┏━━
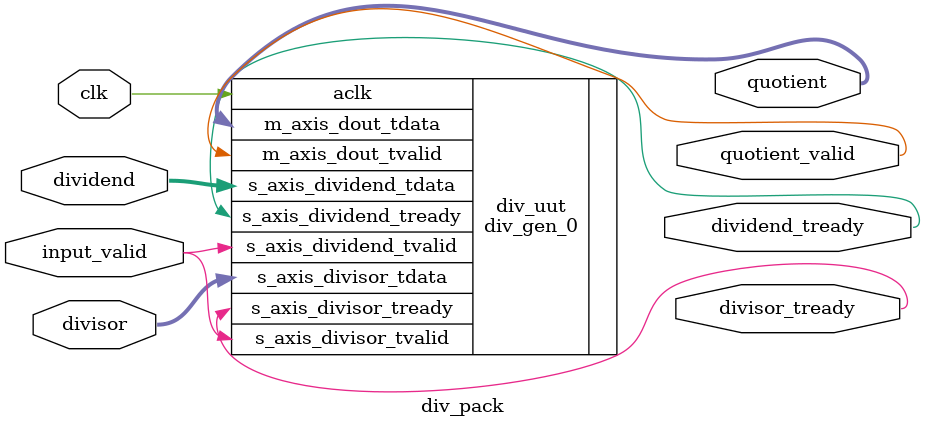
<source format=v>
`timescale 1 ns / 1 ps


module div_pack(
	input wire                  clk,
	input wire                  input_valid,
	input wire[63:0]            dividend,
	input wire[31:0]            divisor,
	output wire[63:0]           quotient,
	output wire                 quotient_valid,	
	output wire                 dividend_tready,
	output wire                 divisor_tready
);

    div_gen_0 div_uut(   
    .aclk                        (clk),
    .s_axis_divisor_tvalid       (input_valid),
    .s_axis_divisor_tready       (divisor_tready), //OUT STD_LOGIC;
    .s_axis_divisor_tdata        (divisor),
    .s_axis_dividend_tvalid      (input_valid),
    .s_axis_dividend_tready      (dividend_tready), //OUT STD_LOGIC; 
    .s_axis_dividend_tdata       (dividend),
    .m_axis_dout_tvalid          (quotient_valid),       
    .m_axis_dout_tdata           (quotient)  
    
    
  );
  
  
    
  
endmodule
</source>
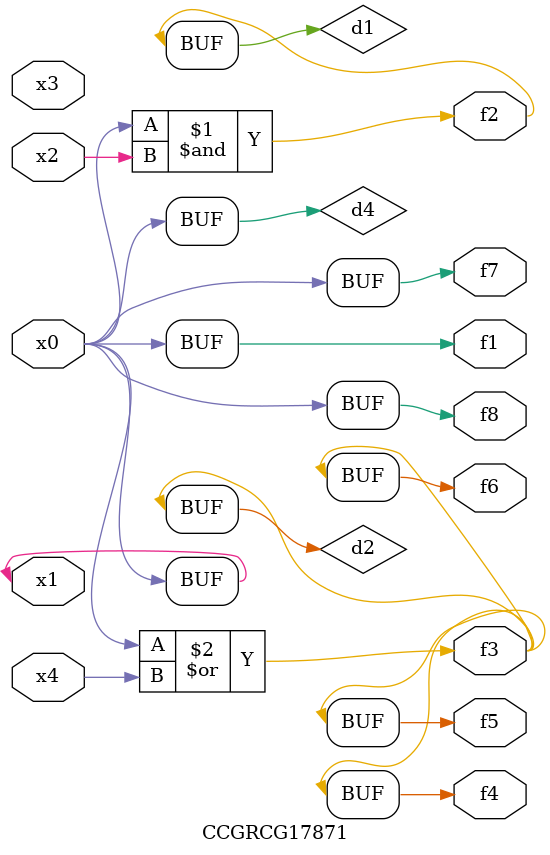
<source format=v>
module CCGRCG17871(
	input x0, x1, x2, x3, x4,
	output f1, f2, f3, f4, f5, f6, f7, f8
);

	wire d1, d2, d3, d4;

	and (d1, x0, x2);
	or (d2, x0, x4);
	nand (d3, x0, x2);
	buf (d4, x0, x1);
	assign f1 = d4;
	assign f2 = d1;
	assign f3 = d2;
	assign f4 = d2;
	assign f5 = d2;
	assign f6 = d2;
	assign f7 = d4;
	assign f8 = d4;
endmodule

</source>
┗━━
# PROBLEM DESCRIPTION
Your answer must be the line containing "buf (d4, x0, x1);" through the last line above, copied exactly, with nothing added.

# REPLY TO THE TASK
	buf (d4, x0, x1);
	assign f1 = d4;
	assign f2 = d1;
	assign f3 = d2;
	assign f4 = d2;
	assign f5 = d2;
	assign f6 = d2;
	assign f7 = d4;
	assign f8 = d4;
endmodule

</source>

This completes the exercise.